Oui c'est agréable ces commentaires, en plus je les reçois directement dans ma boite email, ça me fait faire une pause. J'avais aussi penser ajouter un forum mais il y en a déjà assez comme ça sur le net !

Pour Belgacom, je l'avais mis en portefeuille en dépit de son flottant parce qu'elle me semblait pas chère et que je voulais une forte composante télécom dans mon portefeuille. S'il n'y avait eu cette opportunité (à mon sens) sur Deutsche Telecom, j'aurais conservé.

Il y a effectivement des pressions déflationnistes sur les opérateurs télécoms européens, mais profitant de leur cash flow récurrent, ils vont chercher la croissance ailleurs (en Afrique pour France Telecom, en Amérique du Sud pour Telefonica), au prix d'un endettement important.

J'avais valorisé France Telecom avec ces hypothèses :

Taux de croissance annuel dans les 5 prochaines années : 2,5%
Taux de croissance annuel par la suite : 1%
Taux d’actualisation : 10,5%

C'est sûr que si on met un taux de croissance à 0% ou négatif, cela change de tout. Mais comment savoir ?

Je reste optimiste au cours actuel et vais prendre pour exemple l'industrie du tabac. Cela fait des années qu'elle est attaquée de toute part et pourtant les cigaretiers affichent toujours une insolente santé grâce à des opérations capitalistiques bien menées, permises par leur revenus récurrents...
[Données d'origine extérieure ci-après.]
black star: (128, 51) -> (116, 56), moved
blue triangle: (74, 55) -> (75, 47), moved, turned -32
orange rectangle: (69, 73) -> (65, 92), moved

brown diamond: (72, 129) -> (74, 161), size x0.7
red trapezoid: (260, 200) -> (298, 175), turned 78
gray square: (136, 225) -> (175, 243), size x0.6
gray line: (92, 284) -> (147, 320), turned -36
Mon avis (qui en vaut un autre !) est que pour diminuer la volatilité d'un portefeuille et améliorer son dividende %, un peu de télécoms ne fait pas de mal, a fortiori au cours actuel.
Commentaire
5) HuntR
09/08/2010
Pourquoi est-ce que l'EBITDA serait meilleurs que le résultat opérationnel ?
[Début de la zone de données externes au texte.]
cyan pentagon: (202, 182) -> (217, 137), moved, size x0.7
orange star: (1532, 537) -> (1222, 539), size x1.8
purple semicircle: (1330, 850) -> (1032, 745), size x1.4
Voici l'avis (très contraire au tient) au sujet de l'EBITDA :

"We’ll never buy a company when the managers talk about EBITDA. There are more frauds talking about EBITDA. That term has never appeared in the annual reports of companies like Wal-Mart, General Electric, Microsoft. The fraudsters are trying to con you or they’re trying to con themselves. Interest and taxes are real expenses. Depreciation is the worst kind of expense: You buy an asset first and then pay a deduction, and you don’t get the tax benefit until you start making money. We have found that many of the crooks look like crooks. They are usually people that tell you things that are too good to be true. They have a smell about them."


http://www.ihelpyou.com/forums/showthread.php?t=3759

PS : il s'agit de l'avis de Warren Buffett.
Réponse de Philippe
Philippe
09/08/2010
Je ne vais pas lutter contre Warren Buffet. :-)
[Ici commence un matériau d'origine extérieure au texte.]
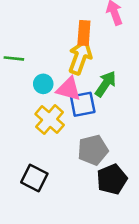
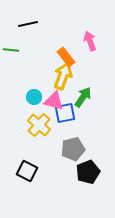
orange rectangle: (84, 33) -> (66, 57), turned -42
green line: (14, 58) -> (11, 50), moved

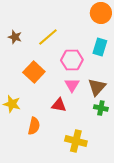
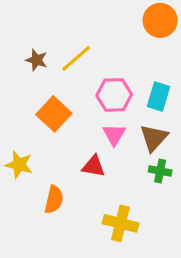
brown star: (15, 37) -> (36, 60), moved
cyan rectangle: (100, 47) -> (159, 96), moved

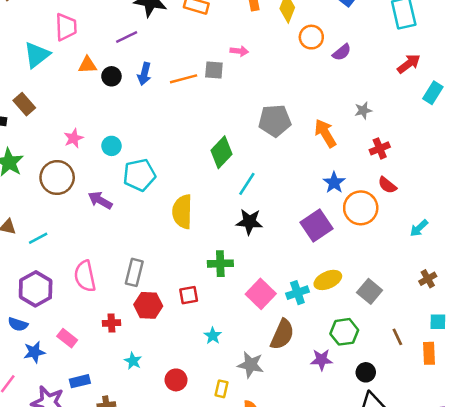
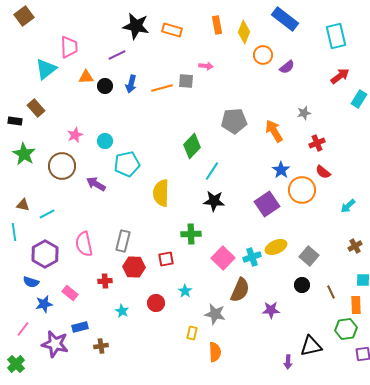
green hexagon: (344, 332) -> (346, 329), moved
black circle: (366, 372) -> (302, 285), moved
red circle: (176, 380) -> (156, 303), moved

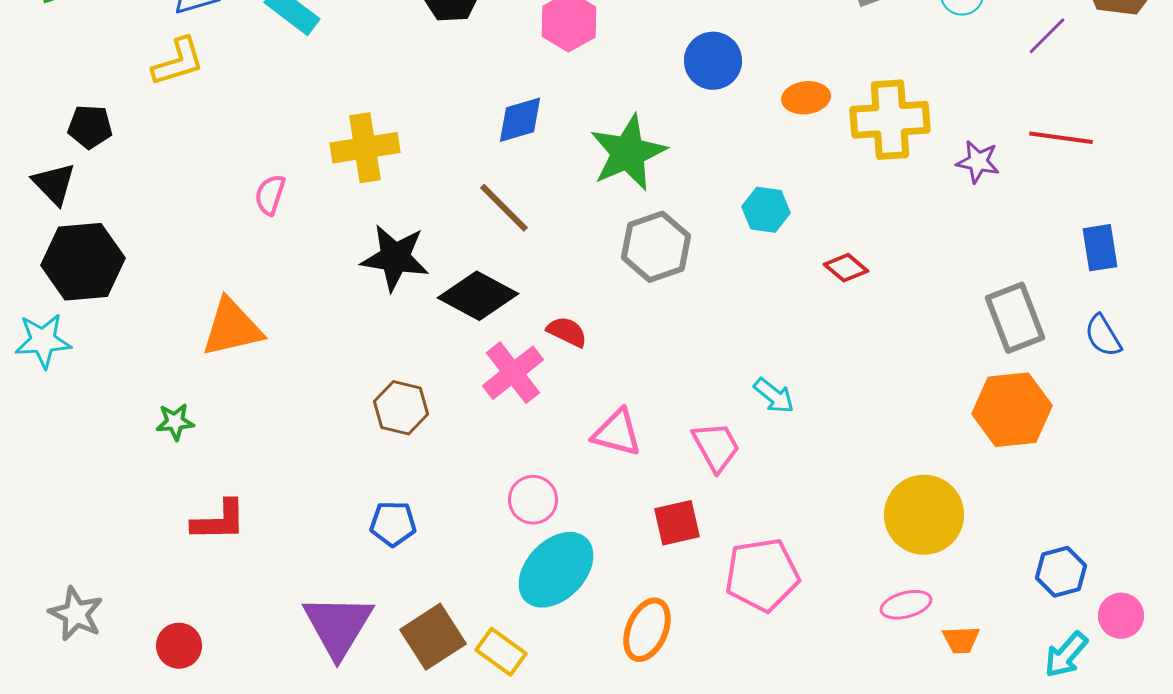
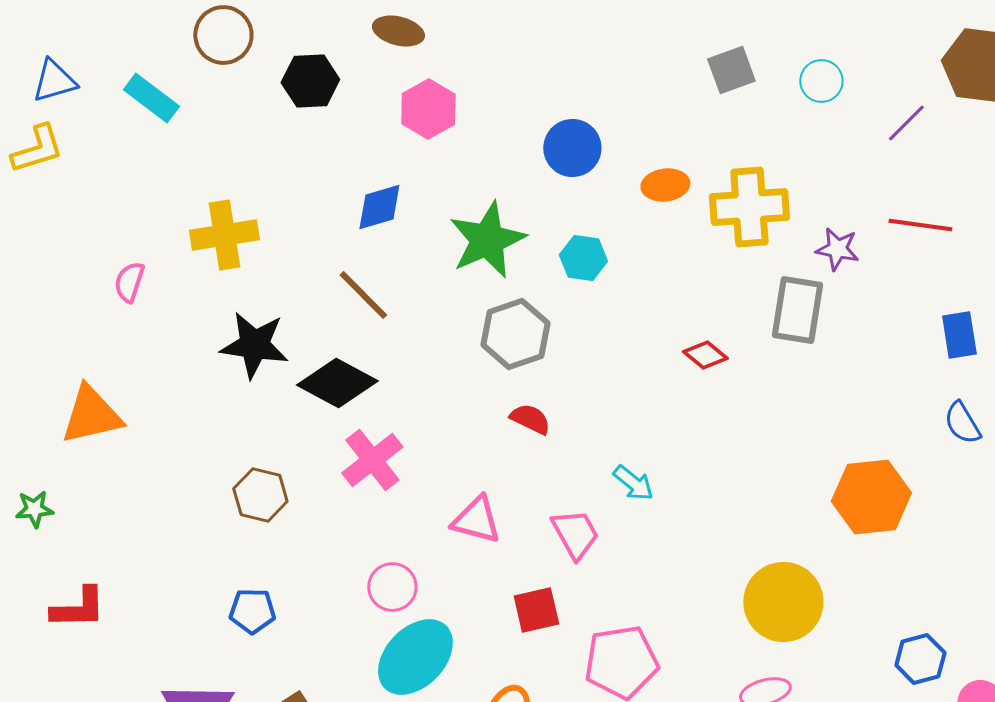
cyan hexagon: (766, 210) -> (583, 258), moved
gray rectangle: (1015, 318) -> (797, 310), moved, turned 30
red semicircle: (567, 332) -> (530, 419), moved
Je maintiens cependant que l'EV/EBITDA est utilisé par les profs (je l'ai vu dans plusieurs publications d'analystes) car c'est un des ratios les moins "manipulables".

On trouve aussi l'EV/EBIT, donc plus en phase avec ce que dit Warren Buffet ou même EV/FCF.
Réponse de Philippe
Philippe
11/08/2010
Dans cette dernière news sur une possible acquisition de France Telecom au Maroc :


"A environ 650 millions d'euros pour 40% du capital de Meditel, une éventuelle prise de participation de France Télécom ferait ressortir un ratio de l'ordre de 10 fois l'Ebitda.

Des opérations récentes dans le secteur et dans la région se sont faites à des ratios compris entre six et dix fois, soulignent des analystes.

"L'enjeu se situera au niveau du prix qu'acceptera de payer France Télécom. (L'opération) donnera en quelque sorte le 'la' de sa stratégie de fusion et acquisition future", juge un analyste de CM-CIC, dans une note.

Il estime qu'au-delà de 9 fois l'Ebitda, la création de valeur découlant d'une telle opération pourrait être remise en cause."


C'est une fois de plus l'Ebitda qui est cité.